— EXERCISE GOAL —
In the data below, find every line with the string "lines" and pull it out.

[[ DATASET EXTRACT, beginning ]]

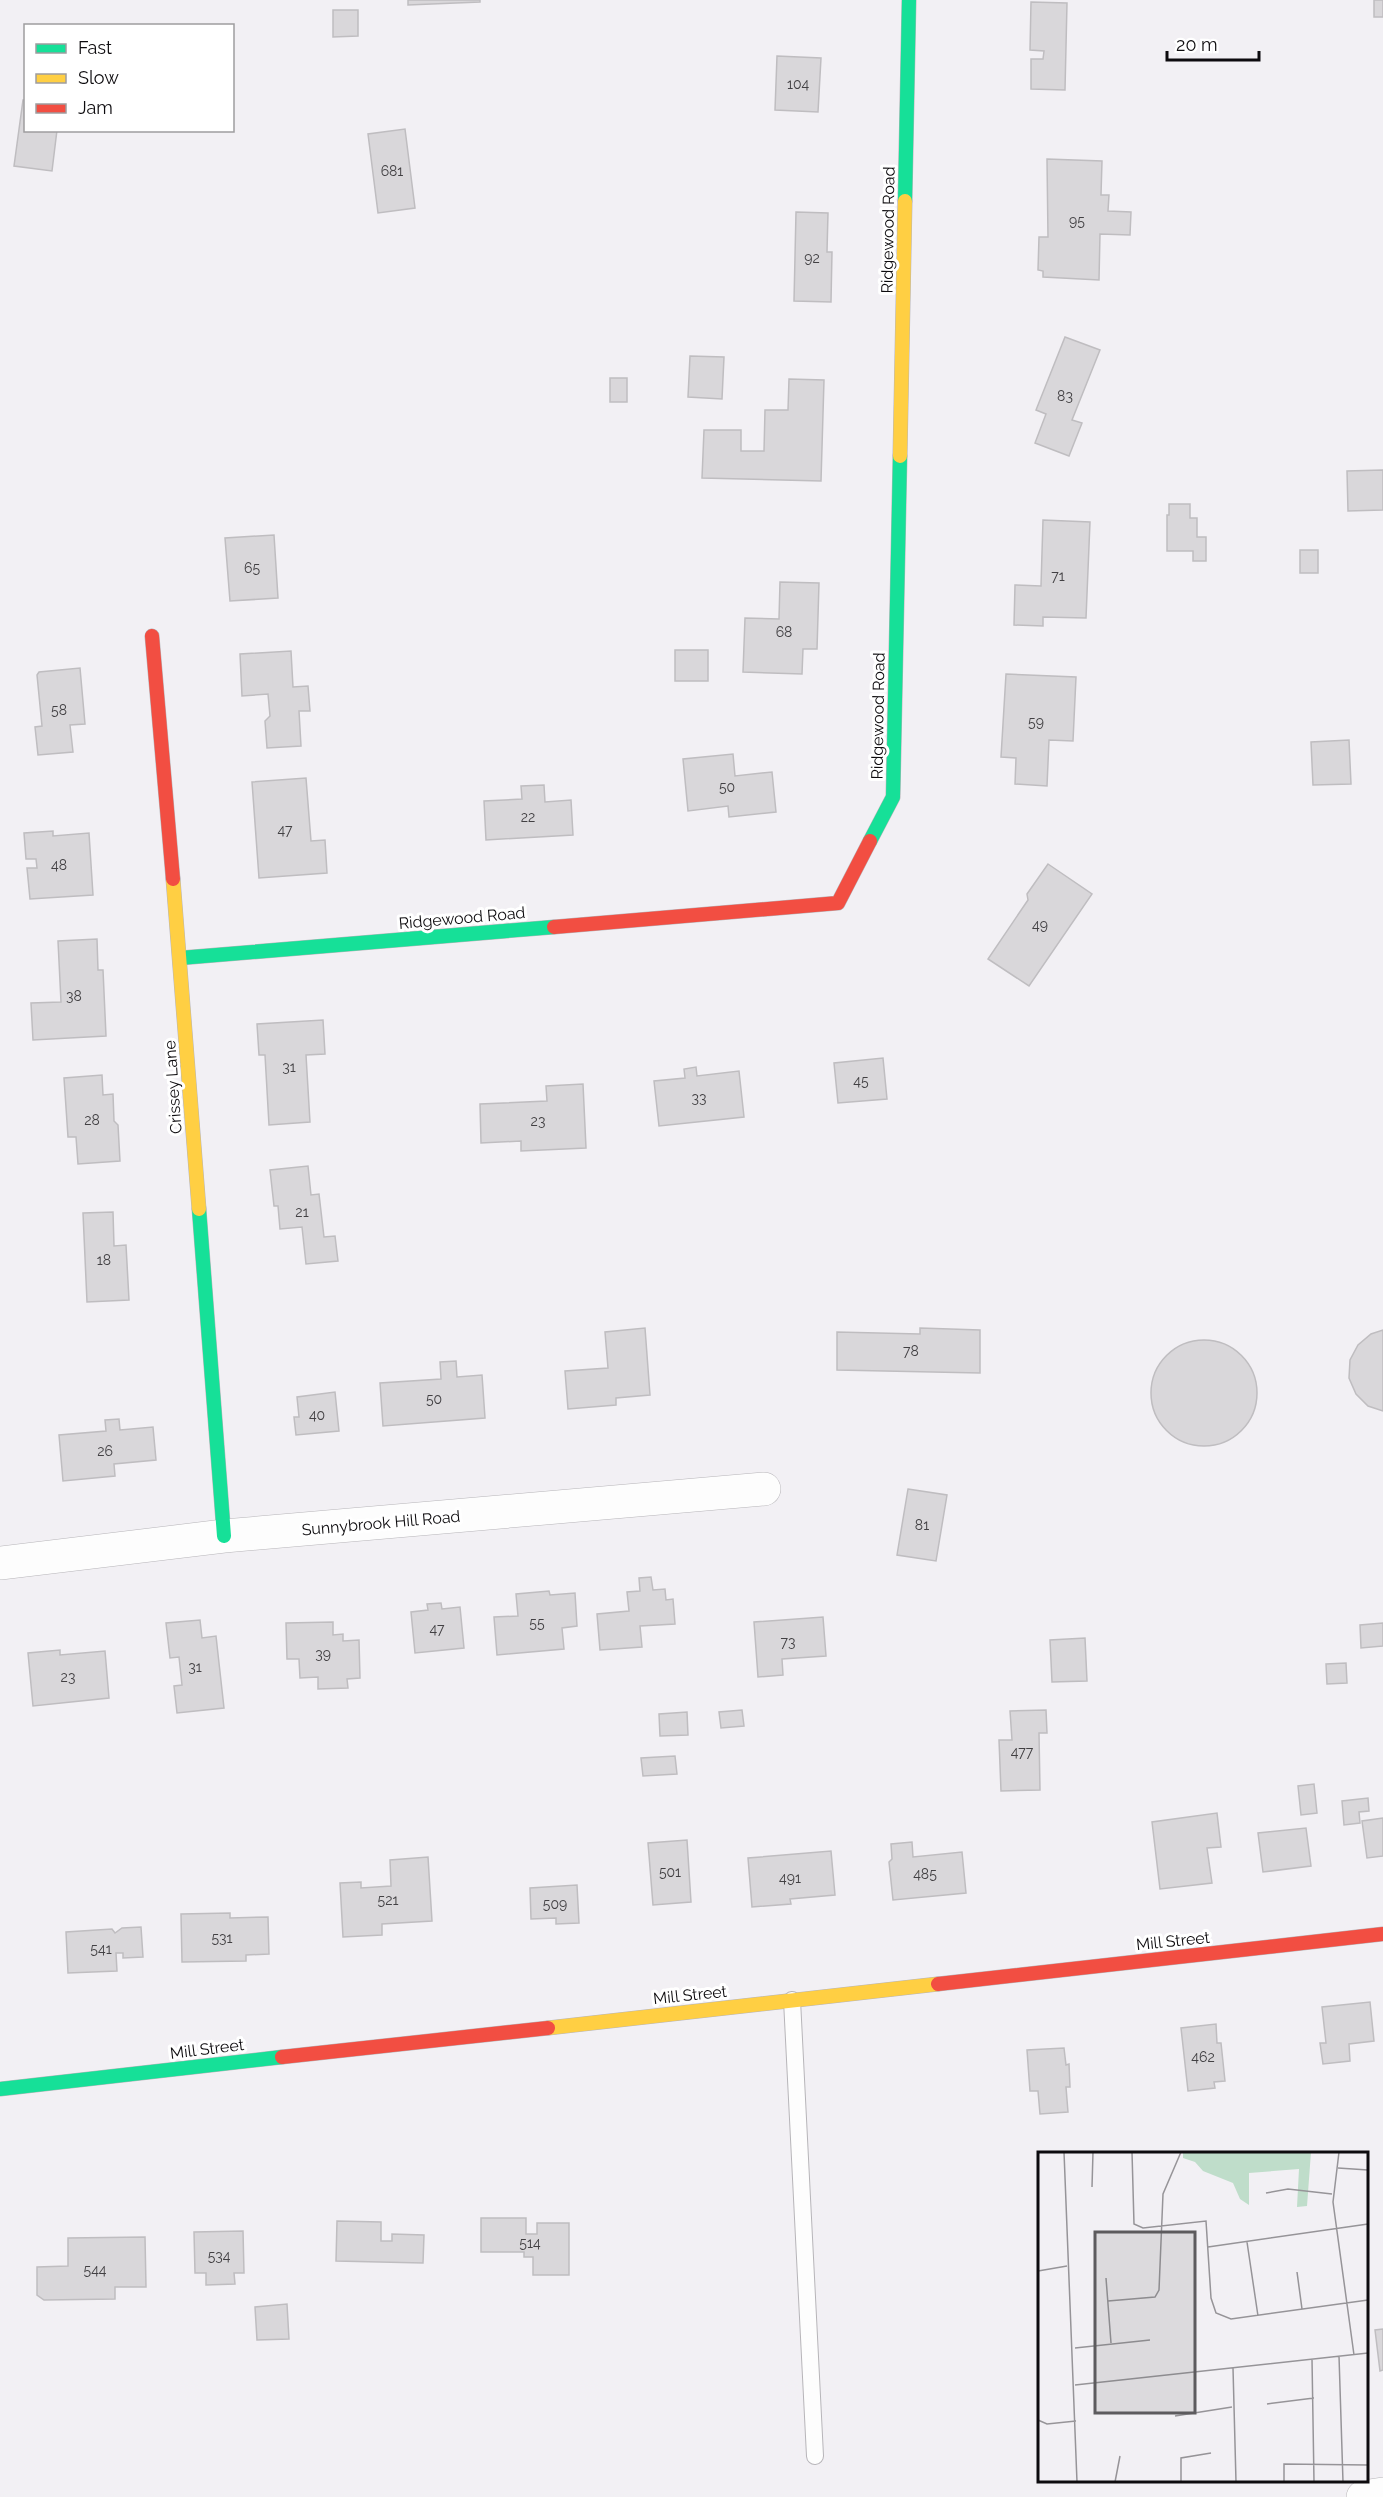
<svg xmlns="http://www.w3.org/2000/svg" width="1383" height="2497" font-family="Raleway,sans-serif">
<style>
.building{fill:#d9d7da;stroke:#bfbdc0;stroke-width:1.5}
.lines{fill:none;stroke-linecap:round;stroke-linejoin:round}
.lane-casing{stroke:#b7b5b9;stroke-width:18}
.street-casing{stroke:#b7b5b9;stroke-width:34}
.fast-casing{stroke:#b7b5b9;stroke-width:15}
.slow-casing{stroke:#b7b5b9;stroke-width:15}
.jam-casing{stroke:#b7b5b9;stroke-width:15}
.lane{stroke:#fdfdfd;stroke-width:16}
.street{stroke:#fdfdfd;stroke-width:33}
.fast{stroke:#16e098;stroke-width:14}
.slow{stroke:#ffcf43;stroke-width:14}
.jam{stroke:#f24e42;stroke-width:14}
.labels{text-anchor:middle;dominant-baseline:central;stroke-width:6;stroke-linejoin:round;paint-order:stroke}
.number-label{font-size:14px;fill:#424043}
.street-label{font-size:16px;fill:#0d0b0e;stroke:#fff}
.inset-road{fill:none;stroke:#969498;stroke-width:1.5}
.view{fill:#5d5b5e;fill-opacity:0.15;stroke:#5d5b5e;stroke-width:3}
.inset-edge{fill:none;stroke:#0d0b0e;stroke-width:3}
</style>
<rect width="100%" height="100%" fill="#f2f0f4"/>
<!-- building -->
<g class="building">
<polygon points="408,0 480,0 480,2 408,5"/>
<rect x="1374" y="0" width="9" height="17"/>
<polygon points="1031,2 1067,3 1065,90 1031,89 1031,59 1043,59 1044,51 1030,50"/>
<polygon points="333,10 358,10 358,36 333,37"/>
<polygon points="777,56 821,58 818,112 775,110"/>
<polygon points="23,100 26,100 26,130 57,130 52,171 14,166"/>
<polygon points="405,129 415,208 378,213 368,134"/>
<polygon points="1047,159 1102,161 1101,195 1109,195 1108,211 1131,212 1130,235 1100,234 1099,280 1043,277 1043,271 1038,270 1039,237 1048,237"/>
<polygon points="796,212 828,213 827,252 832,252 831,302 794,301"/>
<polygon points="1065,337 1100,350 1072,420 1082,423 1069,456 1035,443 1046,414 1036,410"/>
<polygon points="690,356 724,357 722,399 688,397"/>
<rect x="610" y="378" width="17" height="24"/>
<polygon points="789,379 824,380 821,481 702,478 704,430 741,430 741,451 764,451 765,410 788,410"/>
<polygon points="1383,470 1383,510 1348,511 1347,471"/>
<polygon points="1169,504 1190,504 1190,518 1197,518 1197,537 1206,537 1206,561 1193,561 1193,551 1167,551 1167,515 1169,515"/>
<polygon points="1043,520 1090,522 1086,618 1043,617 1043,626 1014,625 1015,585 1041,586"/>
<polygon points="274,535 278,598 230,601 225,538"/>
<rect x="1300" y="550" width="18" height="23"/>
<polygon points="780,582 819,583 817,649 803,649 802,674 743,672 745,618 779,619"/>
<rect x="675" y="650" width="33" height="31"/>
<polygon points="291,651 293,687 308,686 310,711 299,711 301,746 267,748 265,721 270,716 268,694 242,696 240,654"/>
<polygon points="80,668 85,724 70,725 73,752 38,755 35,727 42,726 37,675 39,672"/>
<polygon points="1006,674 1076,677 1073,741 1049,740 1047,786 1015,784 1016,758 1001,757"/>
<polygon points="1349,740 1351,784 1313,785 1311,742"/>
<polygon points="733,754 735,776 772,772 776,812 729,817 728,806 688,811 683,759"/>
<polygon points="306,778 311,841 325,840 327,873 259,878 252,782"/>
<polygon points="544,785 545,802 571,800 573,835 486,840 484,801 522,799 521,786"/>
<polygon points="53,831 53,836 89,833 93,895 30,899 27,868 37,868 36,859 26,859 24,833"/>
<polygon points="1048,864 1092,894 1029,986 988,959 1028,900 1027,894"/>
<polygon points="97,939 98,970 103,970 106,1036 33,1040 31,1003 61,1002 58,941"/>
<polygon points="323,1020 325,1054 306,1055 310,1122 269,1125 265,1055 259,1055 257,1024"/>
<polygon points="883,1058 887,1099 838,1103 834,1063"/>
<polygon points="696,1067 697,1076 739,1071 744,1117 659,1126 654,1081 685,1078 684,1069"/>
<polygon points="102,1075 103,1095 113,1094 114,1121 118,1125 120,1161 78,1164 76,1137 68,1137 64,1078"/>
<polygon points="583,1084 586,1148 521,1151 521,1141 481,1143 480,1104 547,1101 546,1086"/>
<polygon points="308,1166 311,1195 319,1194 324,1237 335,1236 338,1261 306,1264 302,1227 280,1229 278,1206 274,1206 270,1170"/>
<polygon points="113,1212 114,1246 126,1245 129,1300 87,1302 83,1213"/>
<polygon points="645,1328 650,1395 616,1398 616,1405 568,1409 565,1371 608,1368 605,1332"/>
<polygon points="920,1328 980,1330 980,1373 837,1370 837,1332 920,1334"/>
<polygon points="1383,1330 1383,1411 1368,1406 1356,1394 1349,1378 1350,1360 1358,1345 1371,1334"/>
<circle cx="1204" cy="1393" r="53"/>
<polygon points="456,1361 457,1377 482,1375 485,1418 383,1426 380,1383 441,1379 440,1362"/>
<polygon points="335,1392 339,1431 296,1435 294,1417 299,1417 297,1397"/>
<polygon points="119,1419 120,1430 153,1427 156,1460 114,1464 115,1476 63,1481 59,1435 106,1431 105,1420"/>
<polygon points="908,1489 947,1495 936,1561 897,1555"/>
<polygon points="651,1577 653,1590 665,1589 666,1600 673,1599 675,1624 640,1626 642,1647 600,1650 597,1614 629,1611 627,1592 640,1591 639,1578"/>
<polygon points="549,1591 550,1595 575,1593 577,1626 562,1628 564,1649 497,1655 494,1617 518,1616 516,1594"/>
<polygon points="441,1603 442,1609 460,1607 464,1648 415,1653 411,1612 428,1610 427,1604"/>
<polygon points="823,1617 826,1656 782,1659 783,1675 758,1677 754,1622"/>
<polygon points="200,1620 202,1638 216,1636 224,1708 177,1713 174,1686 182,1685 179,1657 170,1658 166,1623"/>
<polygon points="333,1622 333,1635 343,1634 343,1641 359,1640 360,1678 347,1679 348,1688 318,1689 318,1677 300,1678 299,1659 287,1659 286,1623"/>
<polygon points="1383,1623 1383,1646 1361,1648 1360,1625"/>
<polygon points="1085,1638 1087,1681 1052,1682 1050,1640"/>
<polygon points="60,1650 60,1655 105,1651 109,1698 33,1706 28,1653"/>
<polygon points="1346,1663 1347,1683 1327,1684 1326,1664"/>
<polygon points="742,1710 744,1726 721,1728 719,1712"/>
<polygon points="1046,1710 1047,1733 1039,1733 1040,1790 1001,1791 999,1740 1012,1740 1010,1711"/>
<polygon points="687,1712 688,1735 660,1736 659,1714"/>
<polygon points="675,1756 677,1774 643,1776 641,1758"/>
<polygon points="1314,1784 1317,1813 1301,1815 1298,1786"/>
<polygon points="1368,1798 1369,1811 1359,1812 1360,1823 1344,1825 1342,1801"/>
<polygon points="1217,1813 1221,1847 1207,1848 1212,1883 1160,1889 1152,1822"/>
<polygon points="1383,1818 1383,1856 1367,1858 1362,1821"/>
<polygon points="1306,1828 1311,1866 1263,1872 1258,1833"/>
<polygon points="687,1840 691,1902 653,1905 648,1843"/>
<polygon points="912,1842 913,1857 962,1852 966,1893 893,1900 889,1862 892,1859 891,1844"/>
<polygon points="831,1851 835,1895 790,1899 791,1904 752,1907 748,1858"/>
<polygon points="428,1857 432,1921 382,1924 382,1935 343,1937 340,1883 361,1882 361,1888 391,1886 390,1860"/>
<polygon points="577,1885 579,1923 556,1924 556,1918 531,1919 530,1888"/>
<polygon points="230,1913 230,1918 268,1917 269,1954 246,1955 246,1961 182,1962 181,1914"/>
<polygon points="141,1927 143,1957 123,1958 123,1953 116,1953 117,1971 68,1973 66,1932 112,1929 115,1933 122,1928"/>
<polygon points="1370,2002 1374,2041 1349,2044 1350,2061 1323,2064 1320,2043 1326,2043 1322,2007"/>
<polygon points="1216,2024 1217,2043 1221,2043 1225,2081 1214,2082 1215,2088 1188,2091 1181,2028"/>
<polygon points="1064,2048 1066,2065 1069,2064 1070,2087 1066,2087 1068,2112 1040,2114 1038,2091 1030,2091 1027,2050"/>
<polygon points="481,2218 526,2218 526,2234 537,2234 537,2223 569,2223 569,2275 533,2275 533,2257 524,2257 524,2252 481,2252"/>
<polygon points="337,2221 381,2222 381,2241 392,2241 392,2234 424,2235 423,2263 336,2261"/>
<polygon points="243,2231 244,2273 234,2273 235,2284 206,2285 206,2273 195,2273 194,2232"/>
<polygon points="145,2237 146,2287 115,2287 115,2299 44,2300 37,2295 37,2267 68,2266 68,2238"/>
<polygon points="287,2304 289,2339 257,2340 255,2307"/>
<polygon points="1383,2329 1383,2370 1380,2371 1375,2330"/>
</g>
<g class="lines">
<defs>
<polyline id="lane" points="792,2000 815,2456"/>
<g id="street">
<polyline points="0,1563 224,1536 764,1489"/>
<polyline points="1363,2497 1383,2494"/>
</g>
<g id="fast">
<polyline points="905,201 909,0"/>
<polyline points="870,841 893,797 900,456"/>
<polyline points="180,958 554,927"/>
<polyline points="199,1209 224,1536"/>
<polyline points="0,2089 282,2057"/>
</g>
<g id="slow">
<polyline points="900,456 905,201"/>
<polyline points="173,879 199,1209"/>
<polyline points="548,2028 938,1984"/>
</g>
<g id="jam">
<polyline points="152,636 173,879"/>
<polyline points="554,927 838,903 870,841"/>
<polyline points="938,1984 1383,1934"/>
<polyline points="282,2057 548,2028"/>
</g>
</defs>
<!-- lane casing -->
<use href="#lane" class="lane-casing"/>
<!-- street casing -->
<use href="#street" class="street-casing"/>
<!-- fast casing -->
<use href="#fast" class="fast-casing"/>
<!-- slow casing -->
<use href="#slow" class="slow-casing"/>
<!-- jam casing -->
<use href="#jam" class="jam-casing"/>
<!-- lane -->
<use href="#lane" class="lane"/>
<!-- street -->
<use href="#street" class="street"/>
<!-- fast -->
<use href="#fast" class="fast"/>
<!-- slow -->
<use href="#slow" class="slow"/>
<!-- jam -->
<use href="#jam" class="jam"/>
</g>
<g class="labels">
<!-- number labels -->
<g class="number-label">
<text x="798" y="84">104</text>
<text x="392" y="171">681</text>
<text x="1077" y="221">95</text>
<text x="812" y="258">92</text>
<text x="1065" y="396">83</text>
<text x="252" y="568">65</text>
<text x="1058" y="576">71</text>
<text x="784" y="632">68</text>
<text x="59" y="710">58</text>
<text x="1036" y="722">59</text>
<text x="727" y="787">50</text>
<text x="528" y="817">22</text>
<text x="285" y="830">47</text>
<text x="59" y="865">48</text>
<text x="1040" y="925">49</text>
<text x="74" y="996">38</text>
<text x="289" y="1067">31</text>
<text x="861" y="1081">45</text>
<text x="699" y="1098">33</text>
<text x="92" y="1120">28</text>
<text x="538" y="1121">23</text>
<text x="302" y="1212">21</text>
<text x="104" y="1260">18</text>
<text x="911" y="1351">78</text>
<text x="434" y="1399">50</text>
<text x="317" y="1415">40</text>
<text x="105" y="1451">26</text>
<text x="922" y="1525">81</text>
<text x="537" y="1623">55</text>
<text x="437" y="1629">47</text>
<text x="788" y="1642">73</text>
<text x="323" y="1654">39</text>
<text x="195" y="1667">31</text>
<text x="68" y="1677">23</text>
<text x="1022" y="1752">477</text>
<text x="670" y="1872">501</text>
<text x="925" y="1874">485</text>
<text x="790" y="1878">491</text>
<text x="388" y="1900">521</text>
<text x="555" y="1904">509</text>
<text x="222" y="1938">531</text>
<text x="101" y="1949">541</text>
<text x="1203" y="2057">462</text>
<text x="530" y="2243">514</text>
<text x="219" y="2256">534</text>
<text x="95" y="2270">544</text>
</g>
<!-- street labels -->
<g class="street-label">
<text transform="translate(888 230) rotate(-89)">Ridgewood Road</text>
<text transform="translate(878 716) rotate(-89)">Ridgewood Road</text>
<text transform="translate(462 918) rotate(-5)">Ridgewood Road</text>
<text transform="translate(173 1087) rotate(-94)">Crissey Lane</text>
<text transform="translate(381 1523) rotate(-5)">Sunnybrook Hill Road</text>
<text transform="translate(1173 1941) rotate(-6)">Mill Street</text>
<text transform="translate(690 1995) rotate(-6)">Mill Street</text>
<text transform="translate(207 2049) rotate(-7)">Mill Street</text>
</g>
</g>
<!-- overview -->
<g transform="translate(1038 2152)">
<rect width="330" height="330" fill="#f2f0f4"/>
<path d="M145 0H273L269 54 259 55 261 17 211 21V53L202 47 195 31 165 19 157 10 145 6Z" fill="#bfddca"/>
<path class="inset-road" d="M26 0 39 330M94 0 96 72 105 76 168 69 173 146 178 161 193 167 330 148M301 0 295 50 316 203M300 16 330 18M54 35 55 0M228 41 250 37 294 42M209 90 220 164M170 95 330 72M0 119 29 114M259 120 264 157M68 126 73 191M70 149 117 145 121 138 125 42 143 0M37 196 112 188M301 204 305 330M274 207 276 330M195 216 198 330M37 233 330 201M229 252 276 246M137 264 194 255M0 268 9 272 38 269M77 330 82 304M143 330V306L173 301M246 330V312L330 313"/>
<path class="view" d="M57 80H157V261H57Z"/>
<rect width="330" height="330" class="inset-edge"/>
</g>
<!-- legend -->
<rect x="24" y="24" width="210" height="108" fill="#ffffff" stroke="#9e9d9f" stroke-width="1.5"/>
<rect x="36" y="44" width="30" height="9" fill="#16e098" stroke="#9e9d9f" stroke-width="1.5"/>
<text x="78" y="54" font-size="18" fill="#0d0b0e">Fast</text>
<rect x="36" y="74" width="30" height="9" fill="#ffcf43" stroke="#9e9d9f" stroke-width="1.5"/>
<text x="78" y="84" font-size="18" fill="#0d0b0e">Slow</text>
<rect x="36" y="104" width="30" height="9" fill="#f24e42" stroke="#9e9d9f" stroke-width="1.5"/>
<text x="78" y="114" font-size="18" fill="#0d0b0e">Jam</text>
<!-- scale -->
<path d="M1167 51v9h92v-9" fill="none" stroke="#0d0b0e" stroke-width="3"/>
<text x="1176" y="51" font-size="18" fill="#0d0b0e" stroke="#ffffff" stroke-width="4.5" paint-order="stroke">20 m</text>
</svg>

[[ DATASET EXTRACT, end ]]

— TASK RESPONSE —
.lines{fill:none;stroke-linecap:round;stroke-linejoin:round}
<g class="lines">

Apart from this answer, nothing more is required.